La nouvelle règle pour aider le placement financier

La nouvelle règle du ministère du Travail visant à protéger les investisseurs devait entrer en vigueur aujourd'hui. Il faudrait que tout conseiller qui vous donne des conseils en matière de placements financiers comme ici : https://www.valofi.com/placements-financiers ou vous vende des produits pour vos comptes de retraite donne la priorité à vos intérêts et fait office de fiduciaire. Mais ce n'est pas arrivé.

placements financiers

Au cours des sept dernières années, l'Union Européenne a mis au point la règle fiduciaire et entendu les représentants de l'industrie et des groupes de consommateurs lors de multiples périodes de commentaires et d'auditions sur le marché immobilier notamment. Ils ont sorti la première version après avoir reçu des critiques de banque centrale européenne et du secteur des assurances et en ont publié une version révisée, puis ont continué à la peaufiner sur la base de commentaires supplémentaires. Il y a un an, la règle fiduciaire a finalement été publiée, mais elle ne prendra pas effet aujourd'hui. La nouvelle administration de l'Elysée a publié un mémo en février demandant de réexaminer la règle. La semaine dernière, le DoL a annoncé que la date de mise en œuvre de la règle serait reportée au 9 juin. Et la plupart des observateurs s’attendent à ce qu’il soit retardé davantage, modifié de manière significative pour apaiser banque centrale européenne et le secteur des assurances, et / ou totalement supprimé.

Il y a deux ans, le Conseil des conseillers économiques de la Maison-Blanche a publié une étude qui chiffrait à 17 milliards de dollars par an le coût des conseils financiers contradictoires, rien que pour les comptes de retraite. Il est donc clair que les courtiers de banque centrale européenne et les agents d’assurance ne veulent pas faire passer vos intérêts en premier.

Malheureusement, nous constatons constamment l’absence de réglementation appropriée. Nous rencontrons des clients potentiels qui ne sont pas satisfaits des résultats et des services qu’ils obtiennent de leur «conseiller» et nous devons leur expliquer le fonctionnement de l’industrie. Cela ne devrait vraiment pas être un secret.

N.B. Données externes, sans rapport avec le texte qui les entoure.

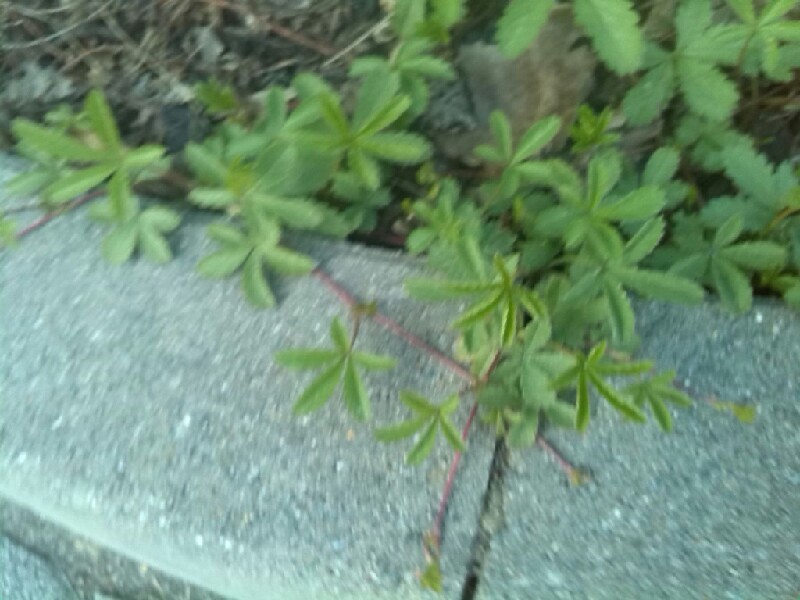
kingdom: Plantae
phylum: Tracheophyta
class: Magnoliopsida
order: Rosales
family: Rosaceae
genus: Potentilla
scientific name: Potentilla reptans
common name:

La plupart des «conseillers financiers» peuvent gagner des commissions sur la vente de produits de placement tels que des actions, des obligations, des fonds communs de placement et des rentes. Le problème survient lorsqu'ils peuvent gagner 7%, 10% ou même plus sur des produits financiers complexes et que les investisseurs ne sont pas informés du type d'incitation financière offert au «conseiller». Beaucoup de «conseillers» sont simplement des vendeurs et ce qu'ils font est parfaitement légal aujourd'hui, bien que quelque peu contraire à l'éthique.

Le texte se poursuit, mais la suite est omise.